***** EXTRACT PROVIDED

The conductive agent may be some common conductive agents, for
example, including at least one of conductive carbon black, carbon
nanotube, acetylene black, conductive graphite, graphene, and the
like. Moreover, some common chemical solvents may be used, such as
N-methylpyrrolidone, diethylformamide, dimethyl sulfoxide, etc. The
second active material, the binder, and the conductive agent are
dispersed by the solvent to form a mixture and then the mixture is
coated on the first coating layer 402a of the positive electrode
current collector 401 to form the second coating layer 402c.
[0062] In some embodiments, in the length direction of the
electrode, the length of the first coating layer 200 may be longer,
equal to, or shorter than the length of the second coating layer
300. That is, in some embodiments and according to actual
requirements, one end of the first coating layer 200 may be aligned
with one corresponding end of the second coating layer 300 in the
length direction of the electrode, then the other end of the first
coating layer 200 may be beyond, aligned with or shorter than an
end of the second coating layer 300 corresponding to the other end
of the first coating layer 200, specifically, as shown in FIGS. 5B
and 5E. In some embodiments, one end of the first coating layer 200
extends beyond the corresponding end of the second coating layer
300, then the other end of the first coating layer 200 may also be
beyond, aligned with or shorter than an end of the second coating
layer 300 corresponding to the other end of the first coating layer
200, specifically, as shown in FIG. 5C. Alternatively, one end of
the second coating layer 300 extends beyond the corresponding end
of the first coating layer 200, then the other end of the second
coating layer 300 may also be beyond, aligned with or shorter than
an end of the first coating layer 200 corresponding to the other
end of the second coating layer 300, specifically, as shown in
FIGS. 5A, 5D and 5F. And in some embodiments, the first coating
layer 200 and the second coating layer 300 are mutually staggered,
and in the length direction of the electrode, the amount of
misalignment between the first coating layer 200 and the second
coating layer 300 is 0 mm to 10 mm, and in some embodiments, the
amount of misalignment thereof is 0 mm to 5 mm.

**********
***** RECORDS SHOWN

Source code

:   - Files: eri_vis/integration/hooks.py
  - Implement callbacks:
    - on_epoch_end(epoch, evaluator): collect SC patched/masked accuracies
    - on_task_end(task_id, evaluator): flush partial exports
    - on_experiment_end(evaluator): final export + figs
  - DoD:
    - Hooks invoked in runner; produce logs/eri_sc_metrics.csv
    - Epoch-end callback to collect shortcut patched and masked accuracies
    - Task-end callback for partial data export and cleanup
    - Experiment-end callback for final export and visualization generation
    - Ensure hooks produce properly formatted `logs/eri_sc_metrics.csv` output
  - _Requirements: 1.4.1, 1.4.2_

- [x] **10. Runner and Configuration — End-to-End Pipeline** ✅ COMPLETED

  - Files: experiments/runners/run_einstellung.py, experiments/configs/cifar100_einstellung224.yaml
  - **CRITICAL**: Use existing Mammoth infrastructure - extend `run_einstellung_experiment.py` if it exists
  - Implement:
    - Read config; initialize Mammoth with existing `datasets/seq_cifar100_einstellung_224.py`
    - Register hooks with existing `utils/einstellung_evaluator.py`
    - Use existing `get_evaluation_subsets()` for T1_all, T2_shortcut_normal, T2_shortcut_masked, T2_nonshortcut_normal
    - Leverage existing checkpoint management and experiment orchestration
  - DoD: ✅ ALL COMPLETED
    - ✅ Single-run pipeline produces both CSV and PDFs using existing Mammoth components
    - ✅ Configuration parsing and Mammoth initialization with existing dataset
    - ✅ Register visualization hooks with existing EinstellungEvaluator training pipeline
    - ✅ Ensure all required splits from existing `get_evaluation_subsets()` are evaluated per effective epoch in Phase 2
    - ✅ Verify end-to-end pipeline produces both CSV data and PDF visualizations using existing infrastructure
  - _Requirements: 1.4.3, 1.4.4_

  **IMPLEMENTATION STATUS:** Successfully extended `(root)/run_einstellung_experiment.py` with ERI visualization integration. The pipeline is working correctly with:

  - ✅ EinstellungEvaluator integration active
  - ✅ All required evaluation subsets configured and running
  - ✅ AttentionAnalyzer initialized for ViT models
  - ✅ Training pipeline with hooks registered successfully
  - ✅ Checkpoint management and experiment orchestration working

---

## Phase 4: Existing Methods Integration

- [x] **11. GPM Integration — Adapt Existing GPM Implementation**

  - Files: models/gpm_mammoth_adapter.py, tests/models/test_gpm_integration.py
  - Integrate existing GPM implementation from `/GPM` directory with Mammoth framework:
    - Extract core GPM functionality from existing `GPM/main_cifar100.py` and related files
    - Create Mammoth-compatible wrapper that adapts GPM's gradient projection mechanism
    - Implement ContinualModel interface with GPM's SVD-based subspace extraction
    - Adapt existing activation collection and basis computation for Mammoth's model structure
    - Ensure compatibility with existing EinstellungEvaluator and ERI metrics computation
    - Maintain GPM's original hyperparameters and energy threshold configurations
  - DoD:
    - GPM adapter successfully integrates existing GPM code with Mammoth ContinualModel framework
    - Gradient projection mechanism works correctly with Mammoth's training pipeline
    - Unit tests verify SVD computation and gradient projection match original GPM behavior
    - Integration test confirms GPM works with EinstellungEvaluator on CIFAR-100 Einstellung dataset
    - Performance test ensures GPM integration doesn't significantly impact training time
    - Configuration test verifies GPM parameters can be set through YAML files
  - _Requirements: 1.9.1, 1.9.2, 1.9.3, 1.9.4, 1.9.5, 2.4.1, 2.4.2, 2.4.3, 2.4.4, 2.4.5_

**********

• **EXPLORE THE MATERIAL**:
#1 Answer the following about the electrode coating excerpt:
(a) Which chemical solvents does it give as examples?
(b) Which figure shows one end of the first coating layer 200 extending beyond the corresponding end of the second coating layer 300?
(c) What is the narrower range of misalignment given between the two coating layers?
#2 List every conductive agent named in the electrode coating excerpt.
#3 Update the electrode coating excerpt, starting at "The conductive agent may" and ending at "coating layer 402c.", so that "mixture" becomes "slurry".

• **RESPONSES PER TASK**:
#1
(a) N-methylpyrrolidone, diethylformamide and dimethyl sulfoxide
(b) FIG. 5C
(c) 0 mm to 5 mm

#2
conductive carbon black
carbon nanotube
acetylene black
conductive graphite
graphene

#3
The conductive agent may be some common conductive agents, for
example, including at least one of conductive carbon black, carbon
nanotube, acetylene black, conductive graphite, graphene, and the
like. Moreover, some common chemical solvents may be used, such as
N-methylpyrrolidone, diethylformamide, dimethyl sulfoxide, etc. The
second active material, the binder, and the conductive agent are
dispersed by the solvent to form a slurry and then the slurry is
coated on the first coating layer 402a of the positive electrode
current collector 401 to form the second coating layer 402c.